Please return all lines from the records below that include the string "Eesti".

• [Extracted data entries]
Content starts
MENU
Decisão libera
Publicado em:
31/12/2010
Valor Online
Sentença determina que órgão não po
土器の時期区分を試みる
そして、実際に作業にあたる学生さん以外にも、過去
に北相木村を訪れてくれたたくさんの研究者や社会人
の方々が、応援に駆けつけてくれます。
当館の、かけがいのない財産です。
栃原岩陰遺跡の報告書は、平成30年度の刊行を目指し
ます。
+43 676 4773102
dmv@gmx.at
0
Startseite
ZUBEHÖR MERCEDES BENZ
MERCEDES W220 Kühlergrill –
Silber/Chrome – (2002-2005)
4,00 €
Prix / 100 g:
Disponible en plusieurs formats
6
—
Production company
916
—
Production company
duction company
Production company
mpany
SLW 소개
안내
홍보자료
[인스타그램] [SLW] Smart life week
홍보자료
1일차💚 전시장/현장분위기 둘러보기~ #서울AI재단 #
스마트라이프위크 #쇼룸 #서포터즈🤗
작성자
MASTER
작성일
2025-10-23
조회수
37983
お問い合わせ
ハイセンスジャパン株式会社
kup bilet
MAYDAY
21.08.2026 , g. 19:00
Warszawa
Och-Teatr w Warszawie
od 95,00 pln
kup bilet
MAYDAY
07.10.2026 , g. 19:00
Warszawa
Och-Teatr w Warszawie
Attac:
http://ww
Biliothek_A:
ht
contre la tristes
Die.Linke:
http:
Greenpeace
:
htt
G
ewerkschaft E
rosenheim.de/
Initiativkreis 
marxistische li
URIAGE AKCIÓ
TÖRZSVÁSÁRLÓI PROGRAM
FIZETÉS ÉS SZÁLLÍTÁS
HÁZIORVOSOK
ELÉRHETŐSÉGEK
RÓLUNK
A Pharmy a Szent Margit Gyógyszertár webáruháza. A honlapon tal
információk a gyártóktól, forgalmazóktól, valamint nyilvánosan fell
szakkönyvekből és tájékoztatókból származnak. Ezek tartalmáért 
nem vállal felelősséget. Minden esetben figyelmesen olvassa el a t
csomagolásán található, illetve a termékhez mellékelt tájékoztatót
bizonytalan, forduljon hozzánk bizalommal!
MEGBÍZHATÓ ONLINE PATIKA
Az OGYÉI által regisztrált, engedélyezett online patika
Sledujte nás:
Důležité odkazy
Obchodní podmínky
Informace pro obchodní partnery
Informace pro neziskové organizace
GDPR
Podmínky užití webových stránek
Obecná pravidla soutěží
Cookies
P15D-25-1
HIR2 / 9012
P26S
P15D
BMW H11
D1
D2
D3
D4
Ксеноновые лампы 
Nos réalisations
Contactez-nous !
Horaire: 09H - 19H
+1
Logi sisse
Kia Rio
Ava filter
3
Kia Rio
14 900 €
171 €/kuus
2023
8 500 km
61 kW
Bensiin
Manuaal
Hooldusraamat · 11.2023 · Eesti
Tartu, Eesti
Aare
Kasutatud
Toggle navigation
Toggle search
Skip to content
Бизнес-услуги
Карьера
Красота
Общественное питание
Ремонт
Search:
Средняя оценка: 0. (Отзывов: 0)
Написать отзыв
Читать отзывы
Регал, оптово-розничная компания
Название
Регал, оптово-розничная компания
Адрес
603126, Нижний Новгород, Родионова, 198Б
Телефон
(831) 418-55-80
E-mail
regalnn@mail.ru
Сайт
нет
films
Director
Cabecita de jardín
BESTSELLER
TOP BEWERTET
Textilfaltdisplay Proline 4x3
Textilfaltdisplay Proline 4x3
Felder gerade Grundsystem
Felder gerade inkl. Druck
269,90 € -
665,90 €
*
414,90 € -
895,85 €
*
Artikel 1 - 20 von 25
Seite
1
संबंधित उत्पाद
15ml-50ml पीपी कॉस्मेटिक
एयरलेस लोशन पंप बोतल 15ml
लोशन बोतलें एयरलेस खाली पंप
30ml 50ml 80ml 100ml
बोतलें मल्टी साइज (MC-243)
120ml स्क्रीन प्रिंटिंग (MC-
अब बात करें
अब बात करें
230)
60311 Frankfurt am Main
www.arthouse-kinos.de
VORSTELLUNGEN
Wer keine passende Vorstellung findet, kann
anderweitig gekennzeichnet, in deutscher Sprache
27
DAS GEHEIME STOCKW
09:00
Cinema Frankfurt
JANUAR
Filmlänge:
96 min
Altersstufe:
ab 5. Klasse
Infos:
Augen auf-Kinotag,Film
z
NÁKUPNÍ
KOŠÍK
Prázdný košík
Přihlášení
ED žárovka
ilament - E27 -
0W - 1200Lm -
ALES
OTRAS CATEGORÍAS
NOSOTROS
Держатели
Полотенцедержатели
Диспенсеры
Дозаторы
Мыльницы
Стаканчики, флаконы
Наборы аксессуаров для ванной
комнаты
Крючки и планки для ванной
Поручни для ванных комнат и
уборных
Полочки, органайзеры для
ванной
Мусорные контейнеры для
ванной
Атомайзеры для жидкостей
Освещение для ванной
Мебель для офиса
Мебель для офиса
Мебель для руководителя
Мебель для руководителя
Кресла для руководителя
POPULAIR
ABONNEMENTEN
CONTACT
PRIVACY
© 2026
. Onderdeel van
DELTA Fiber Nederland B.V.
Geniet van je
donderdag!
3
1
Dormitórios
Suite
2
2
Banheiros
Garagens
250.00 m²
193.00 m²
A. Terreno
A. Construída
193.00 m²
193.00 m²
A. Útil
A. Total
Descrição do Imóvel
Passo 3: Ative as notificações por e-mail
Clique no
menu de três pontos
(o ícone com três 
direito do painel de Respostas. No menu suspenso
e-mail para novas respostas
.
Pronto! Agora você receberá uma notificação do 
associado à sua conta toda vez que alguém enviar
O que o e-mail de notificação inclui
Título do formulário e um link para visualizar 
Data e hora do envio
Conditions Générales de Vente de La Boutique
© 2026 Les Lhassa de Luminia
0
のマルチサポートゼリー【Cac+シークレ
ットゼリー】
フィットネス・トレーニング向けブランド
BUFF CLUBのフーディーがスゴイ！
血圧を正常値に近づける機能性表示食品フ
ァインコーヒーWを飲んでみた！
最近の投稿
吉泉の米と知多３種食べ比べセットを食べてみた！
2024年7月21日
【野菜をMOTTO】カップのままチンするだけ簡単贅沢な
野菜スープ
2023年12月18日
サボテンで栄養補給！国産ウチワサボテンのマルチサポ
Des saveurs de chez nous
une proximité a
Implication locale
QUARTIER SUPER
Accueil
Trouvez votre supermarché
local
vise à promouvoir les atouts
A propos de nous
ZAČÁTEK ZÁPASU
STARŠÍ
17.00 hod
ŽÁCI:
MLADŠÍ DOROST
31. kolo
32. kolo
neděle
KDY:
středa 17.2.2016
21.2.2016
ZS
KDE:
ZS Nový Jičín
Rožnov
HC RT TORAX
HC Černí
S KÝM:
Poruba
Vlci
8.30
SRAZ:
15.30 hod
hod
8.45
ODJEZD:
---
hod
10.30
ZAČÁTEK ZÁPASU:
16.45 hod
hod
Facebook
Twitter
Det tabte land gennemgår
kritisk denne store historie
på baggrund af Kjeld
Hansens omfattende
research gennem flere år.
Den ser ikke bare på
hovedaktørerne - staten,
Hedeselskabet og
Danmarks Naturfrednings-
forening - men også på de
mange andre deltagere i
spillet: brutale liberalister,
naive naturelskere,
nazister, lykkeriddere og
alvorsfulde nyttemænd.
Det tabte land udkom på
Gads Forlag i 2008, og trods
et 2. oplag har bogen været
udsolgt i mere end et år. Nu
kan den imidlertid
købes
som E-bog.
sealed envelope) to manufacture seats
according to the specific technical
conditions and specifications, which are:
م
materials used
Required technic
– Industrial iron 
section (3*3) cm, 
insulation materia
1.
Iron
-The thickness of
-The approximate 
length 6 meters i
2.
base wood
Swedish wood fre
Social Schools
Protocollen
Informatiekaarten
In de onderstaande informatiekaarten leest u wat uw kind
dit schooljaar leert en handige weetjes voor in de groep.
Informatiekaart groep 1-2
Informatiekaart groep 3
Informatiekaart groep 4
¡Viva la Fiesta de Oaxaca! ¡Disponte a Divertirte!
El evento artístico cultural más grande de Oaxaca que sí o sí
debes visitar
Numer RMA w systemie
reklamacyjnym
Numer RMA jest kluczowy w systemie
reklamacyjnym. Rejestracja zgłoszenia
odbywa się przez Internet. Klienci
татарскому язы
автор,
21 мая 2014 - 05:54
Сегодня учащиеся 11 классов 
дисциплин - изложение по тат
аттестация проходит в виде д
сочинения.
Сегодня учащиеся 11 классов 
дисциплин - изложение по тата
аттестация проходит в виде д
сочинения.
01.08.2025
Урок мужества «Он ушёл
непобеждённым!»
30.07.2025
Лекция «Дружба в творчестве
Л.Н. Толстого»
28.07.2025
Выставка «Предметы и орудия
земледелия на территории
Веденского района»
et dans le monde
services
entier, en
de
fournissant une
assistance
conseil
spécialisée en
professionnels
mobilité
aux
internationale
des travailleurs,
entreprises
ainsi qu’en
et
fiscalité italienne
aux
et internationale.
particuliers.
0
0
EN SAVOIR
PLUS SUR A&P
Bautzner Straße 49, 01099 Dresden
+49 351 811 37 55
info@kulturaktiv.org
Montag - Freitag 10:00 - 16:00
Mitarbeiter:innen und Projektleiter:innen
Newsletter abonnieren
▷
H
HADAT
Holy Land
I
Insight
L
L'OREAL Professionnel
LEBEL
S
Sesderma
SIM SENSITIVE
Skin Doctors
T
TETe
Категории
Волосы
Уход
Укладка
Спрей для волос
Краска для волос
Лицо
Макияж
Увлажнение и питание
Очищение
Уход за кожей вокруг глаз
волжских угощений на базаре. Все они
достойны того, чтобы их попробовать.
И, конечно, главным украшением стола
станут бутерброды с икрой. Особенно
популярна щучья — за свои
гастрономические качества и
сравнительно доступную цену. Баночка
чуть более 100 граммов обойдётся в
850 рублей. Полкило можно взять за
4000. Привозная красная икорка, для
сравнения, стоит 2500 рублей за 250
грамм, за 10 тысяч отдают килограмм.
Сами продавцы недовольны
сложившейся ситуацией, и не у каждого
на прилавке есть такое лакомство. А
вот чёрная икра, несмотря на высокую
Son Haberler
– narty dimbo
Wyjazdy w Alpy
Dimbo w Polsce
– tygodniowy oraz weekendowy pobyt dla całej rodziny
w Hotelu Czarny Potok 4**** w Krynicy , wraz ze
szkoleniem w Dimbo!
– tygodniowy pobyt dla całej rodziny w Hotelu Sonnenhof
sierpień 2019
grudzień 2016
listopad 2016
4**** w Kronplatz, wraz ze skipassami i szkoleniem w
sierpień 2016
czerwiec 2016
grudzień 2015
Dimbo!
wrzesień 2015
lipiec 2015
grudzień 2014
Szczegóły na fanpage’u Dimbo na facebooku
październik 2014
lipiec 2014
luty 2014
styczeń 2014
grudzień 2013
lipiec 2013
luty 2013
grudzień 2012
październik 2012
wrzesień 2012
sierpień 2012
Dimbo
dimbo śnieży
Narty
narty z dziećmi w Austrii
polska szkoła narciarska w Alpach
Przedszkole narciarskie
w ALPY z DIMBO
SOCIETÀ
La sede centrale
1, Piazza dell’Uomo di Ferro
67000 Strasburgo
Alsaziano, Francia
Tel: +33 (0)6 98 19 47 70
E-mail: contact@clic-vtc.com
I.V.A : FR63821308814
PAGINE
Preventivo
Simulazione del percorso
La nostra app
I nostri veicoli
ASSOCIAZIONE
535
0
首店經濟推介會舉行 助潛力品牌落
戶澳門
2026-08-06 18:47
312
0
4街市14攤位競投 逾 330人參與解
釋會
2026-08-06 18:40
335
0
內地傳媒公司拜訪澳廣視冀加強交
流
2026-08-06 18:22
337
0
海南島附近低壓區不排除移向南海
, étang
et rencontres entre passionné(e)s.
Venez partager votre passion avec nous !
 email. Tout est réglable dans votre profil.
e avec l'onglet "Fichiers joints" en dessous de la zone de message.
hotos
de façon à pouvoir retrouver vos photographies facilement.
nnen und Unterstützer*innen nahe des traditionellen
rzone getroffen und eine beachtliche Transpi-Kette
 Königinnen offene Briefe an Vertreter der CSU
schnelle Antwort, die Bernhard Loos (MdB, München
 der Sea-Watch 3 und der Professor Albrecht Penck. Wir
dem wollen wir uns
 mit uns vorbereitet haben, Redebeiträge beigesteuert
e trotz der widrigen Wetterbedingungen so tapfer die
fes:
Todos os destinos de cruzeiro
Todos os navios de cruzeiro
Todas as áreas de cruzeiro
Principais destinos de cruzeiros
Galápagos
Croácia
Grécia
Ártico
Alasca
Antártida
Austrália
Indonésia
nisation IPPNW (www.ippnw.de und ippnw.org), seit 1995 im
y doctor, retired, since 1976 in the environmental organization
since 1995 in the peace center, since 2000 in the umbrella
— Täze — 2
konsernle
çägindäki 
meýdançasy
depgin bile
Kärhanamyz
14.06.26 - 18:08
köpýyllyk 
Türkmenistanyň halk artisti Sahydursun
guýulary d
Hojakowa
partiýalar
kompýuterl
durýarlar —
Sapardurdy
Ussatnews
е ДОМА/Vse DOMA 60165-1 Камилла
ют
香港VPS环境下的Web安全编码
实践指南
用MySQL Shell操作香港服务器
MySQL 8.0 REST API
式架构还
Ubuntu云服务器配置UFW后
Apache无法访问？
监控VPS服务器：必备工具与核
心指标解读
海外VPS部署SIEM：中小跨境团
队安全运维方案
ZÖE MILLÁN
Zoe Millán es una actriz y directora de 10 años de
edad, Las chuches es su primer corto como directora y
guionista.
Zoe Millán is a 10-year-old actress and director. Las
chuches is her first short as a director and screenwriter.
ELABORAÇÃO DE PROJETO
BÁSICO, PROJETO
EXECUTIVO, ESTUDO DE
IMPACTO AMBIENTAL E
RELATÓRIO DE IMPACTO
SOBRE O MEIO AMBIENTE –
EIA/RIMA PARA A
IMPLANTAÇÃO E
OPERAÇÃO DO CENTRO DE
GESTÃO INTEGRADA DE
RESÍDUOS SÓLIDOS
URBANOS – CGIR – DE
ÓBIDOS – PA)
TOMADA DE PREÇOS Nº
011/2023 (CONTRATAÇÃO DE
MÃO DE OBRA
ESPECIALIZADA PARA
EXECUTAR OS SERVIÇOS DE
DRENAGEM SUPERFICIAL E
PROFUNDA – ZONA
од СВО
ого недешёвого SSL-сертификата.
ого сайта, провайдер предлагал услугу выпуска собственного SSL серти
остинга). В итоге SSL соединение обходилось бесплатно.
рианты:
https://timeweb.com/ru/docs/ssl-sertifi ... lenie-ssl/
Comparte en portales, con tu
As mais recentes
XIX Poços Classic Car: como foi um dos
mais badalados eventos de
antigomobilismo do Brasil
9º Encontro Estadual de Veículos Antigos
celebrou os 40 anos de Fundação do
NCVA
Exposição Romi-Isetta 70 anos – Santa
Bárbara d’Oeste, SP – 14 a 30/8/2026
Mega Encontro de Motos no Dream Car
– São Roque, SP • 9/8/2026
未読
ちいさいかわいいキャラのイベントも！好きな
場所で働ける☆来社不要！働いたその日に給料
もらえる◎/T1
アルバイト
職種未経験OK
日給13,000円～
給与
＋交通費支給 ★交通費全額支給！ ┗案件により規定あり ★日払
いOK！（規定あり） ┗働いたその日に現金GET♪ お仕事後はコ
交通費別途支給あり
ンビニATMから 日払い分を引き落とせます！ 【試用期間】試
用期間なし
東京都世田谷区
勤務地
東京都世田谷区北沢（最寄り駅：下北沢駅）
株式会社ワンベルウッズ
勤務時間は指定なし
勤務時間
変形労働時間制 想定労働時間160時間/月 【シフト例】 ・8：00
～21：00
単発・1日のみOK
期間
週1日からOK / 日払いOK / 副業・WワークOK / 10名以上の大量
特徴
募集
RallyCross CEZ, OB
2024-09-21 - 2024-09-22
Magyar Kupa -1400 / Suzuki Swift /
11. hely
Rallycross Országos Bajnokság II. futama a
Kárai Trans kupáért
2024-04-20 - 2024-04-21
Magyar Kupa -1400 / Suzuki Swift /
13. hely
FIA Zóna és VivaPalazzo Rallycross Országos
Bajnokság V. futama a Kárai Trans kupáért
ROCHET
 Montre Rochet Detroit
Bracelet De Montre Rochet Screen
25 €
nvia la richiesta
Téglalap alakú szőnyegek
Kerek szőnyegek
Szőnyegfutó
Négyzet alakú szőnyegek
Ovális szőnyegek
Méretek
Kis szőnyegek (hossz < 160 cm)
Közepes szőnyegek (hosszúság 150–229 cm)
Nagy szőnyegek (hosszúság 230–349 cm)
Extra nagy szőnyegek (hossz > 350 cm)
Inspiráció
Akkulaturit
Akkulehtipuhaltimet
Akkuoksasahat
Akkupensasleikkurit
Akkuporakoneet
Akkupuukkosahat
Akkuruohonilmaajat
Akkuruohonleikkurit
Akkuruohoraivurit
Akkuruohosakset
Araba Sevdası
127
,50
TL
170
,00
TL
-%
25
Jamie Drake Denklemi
Content ends
• [Task solution]
Hooldusraamat · 11.2023 · Eesti
Tartu, Eesti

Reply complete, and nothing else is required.